:: Your objective ::
Swap "scientific name" for "binomial name" throughout the lines below and write them out again with nothing else altered. Leave out the picture placeholders.

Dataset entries
#####
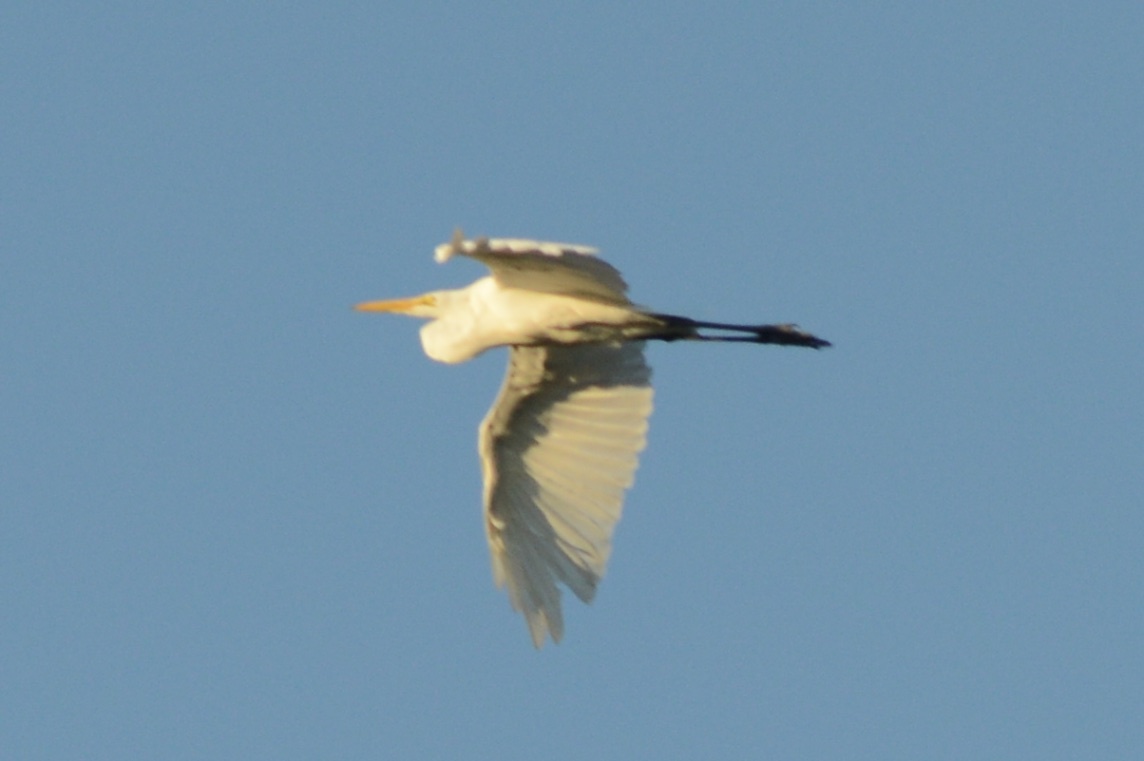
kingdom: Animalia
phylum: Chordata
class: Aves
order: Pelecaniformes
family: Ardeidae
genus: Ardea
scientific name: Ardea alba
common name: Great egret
#####
:: Correct result ::
kingdom: Animalia
phylum: Chordata
class: Aves
order: Pelecaniformes
family: Ardeidae
genus: Ardea
binomial name: Ardea alba
common name: Great egret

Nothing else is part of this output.